## BEGIN SUPPLIED INFORMATION
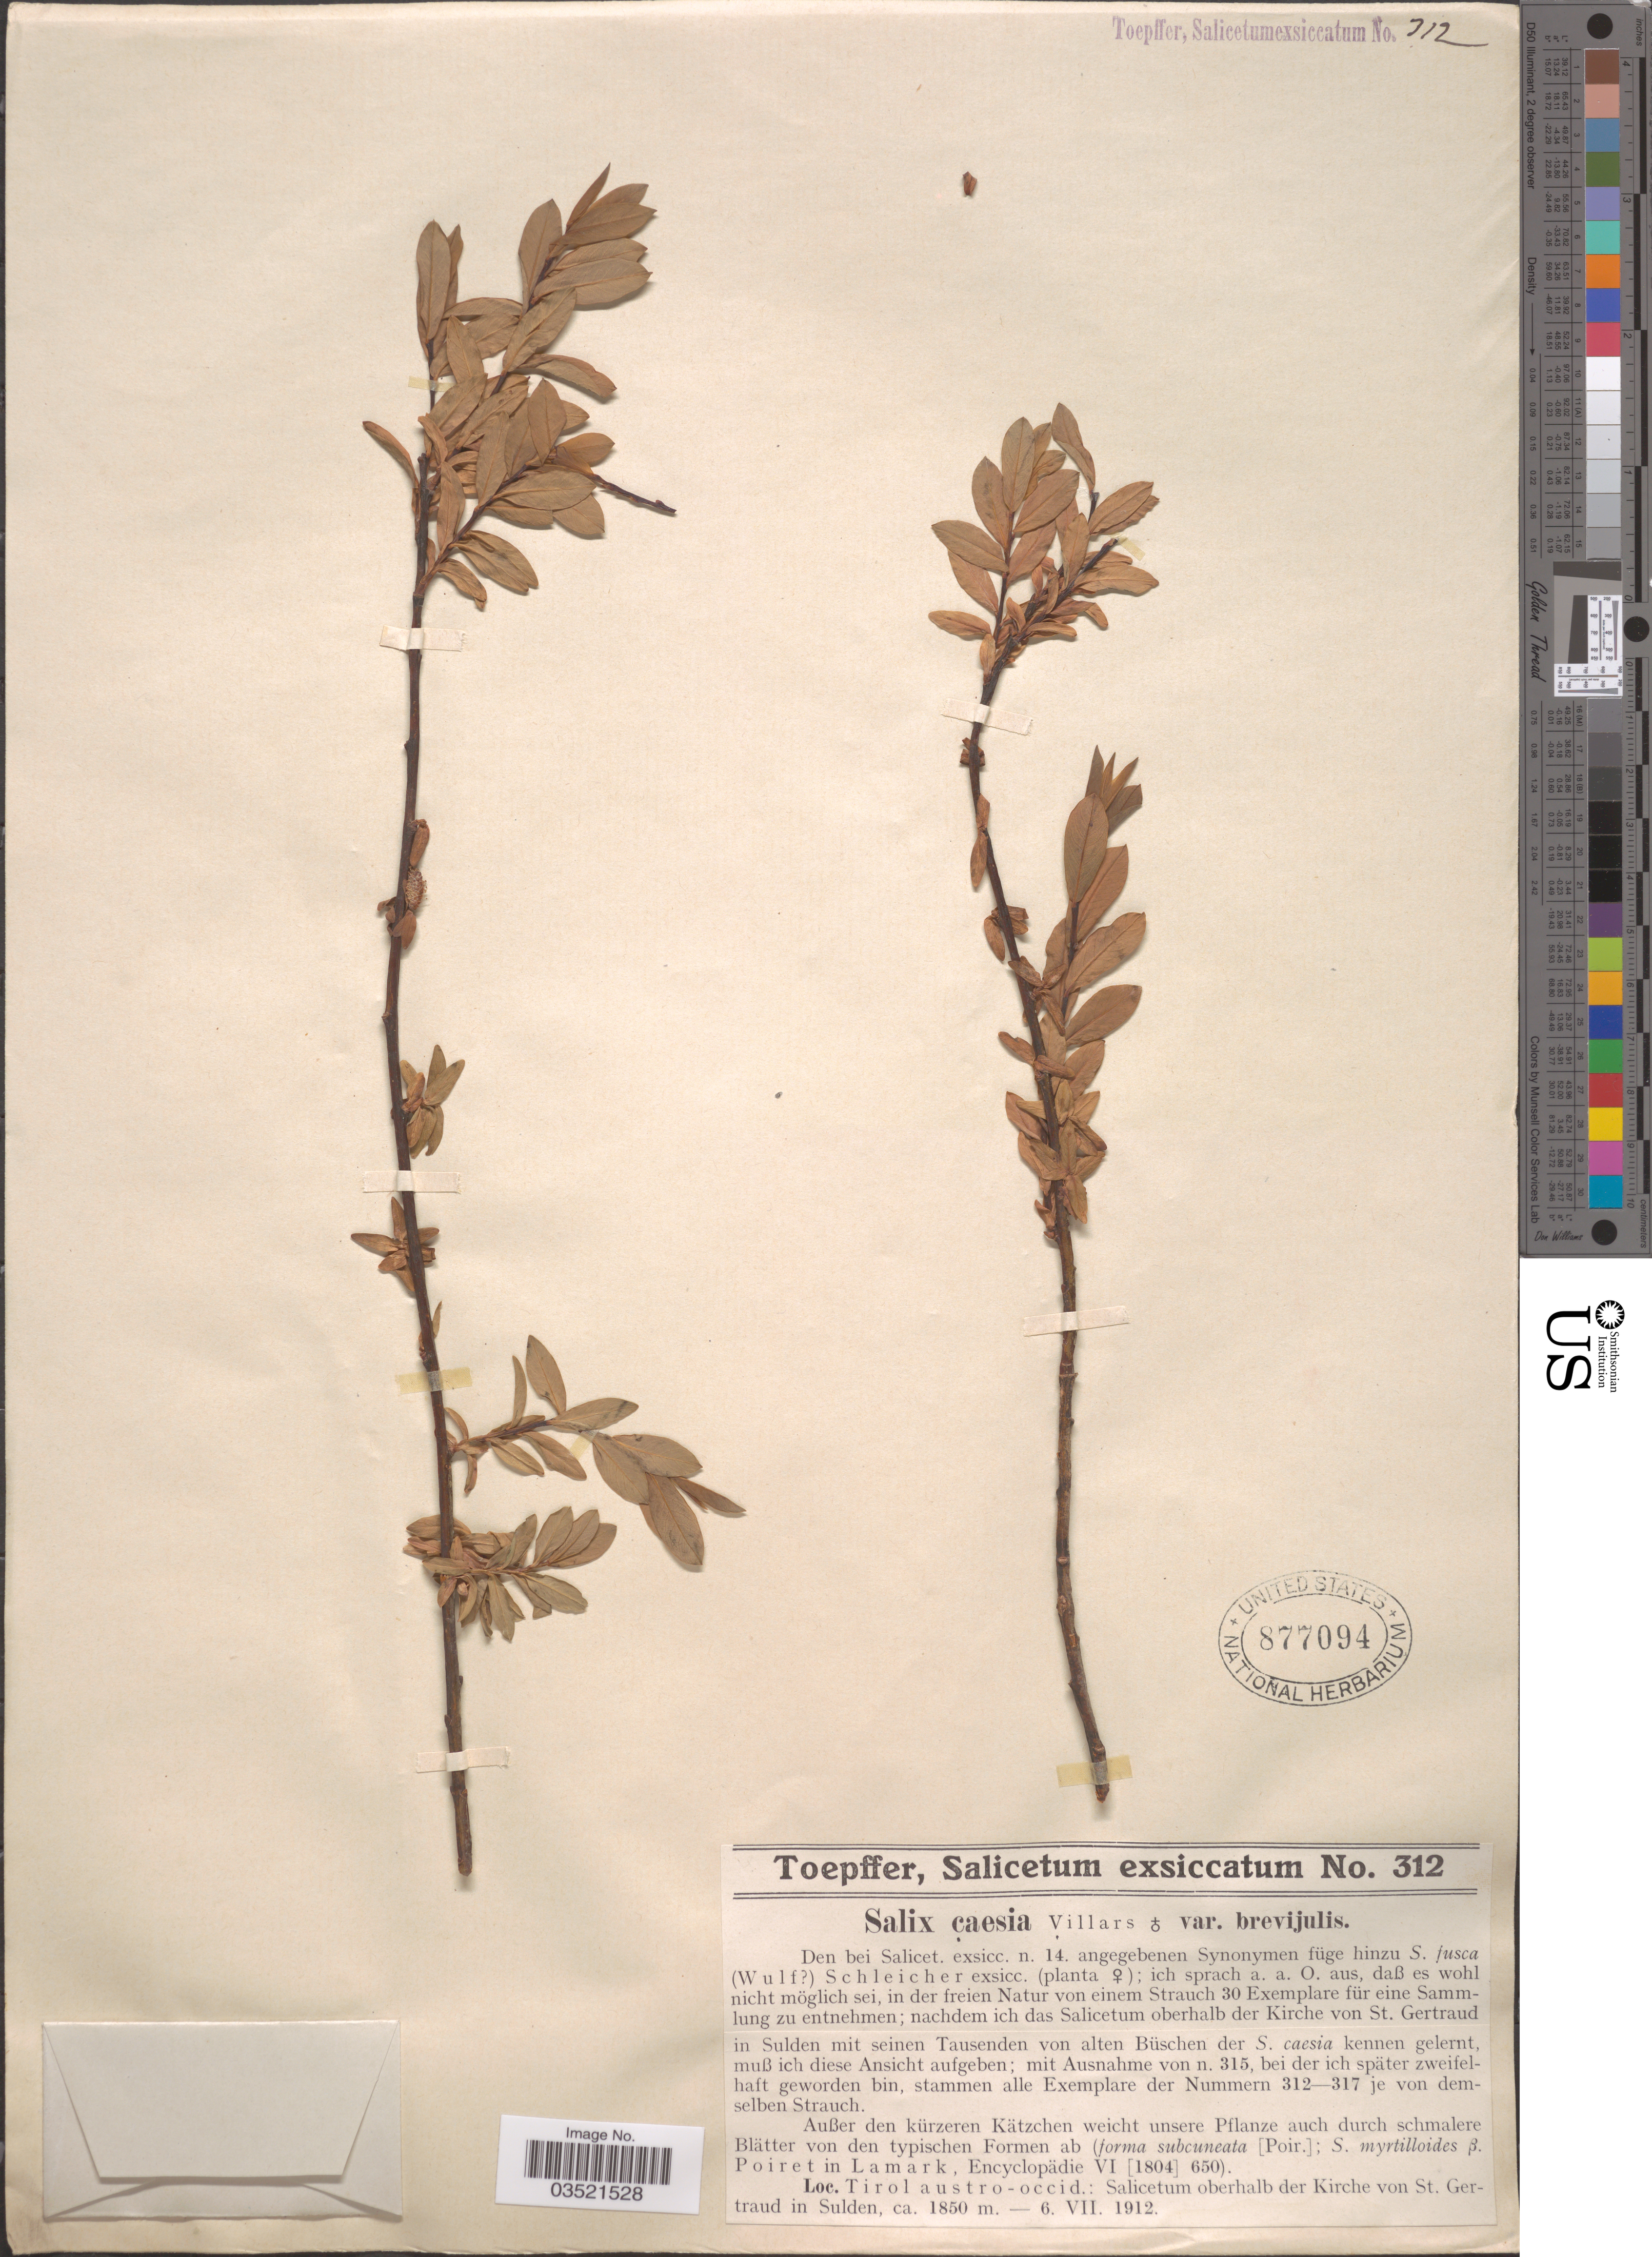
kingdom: Plantae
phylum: Tracheophyta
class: Magnoliopsida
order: Malpighiales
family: Salicaceae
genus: Salix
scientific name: Salix caesia var. brevijulis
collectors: A. Toepffer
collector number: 312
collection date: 1912-07-06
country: Austria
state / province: Karnten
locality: Tirol austro-occid.: Salicetum oberhalb der Kirche von St. Gertraud in Sulden.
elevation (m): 1850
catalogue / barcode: US 877094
## END SUPPLIED INFORMATION
• _SET TASK_
Rewrite everything from the line containing "genus: Salix" down to the end of the data, replacing "locality" with "site" and leaving all else unchanged.

• _WRITTEN ANSWER_
genus: Salix
scientific name: Salix caesia var. brevijulis
collectors: A. Toepffer
collector number: 312
collection date: 1912-07-06
country: Austria
state / province: Karnten
site: Tirol austro-occid.: Salicetum oberhalb der Kirche von St. Gertraud in Sulden.
elevation (m): 1850
catalogue / barcode: US 877094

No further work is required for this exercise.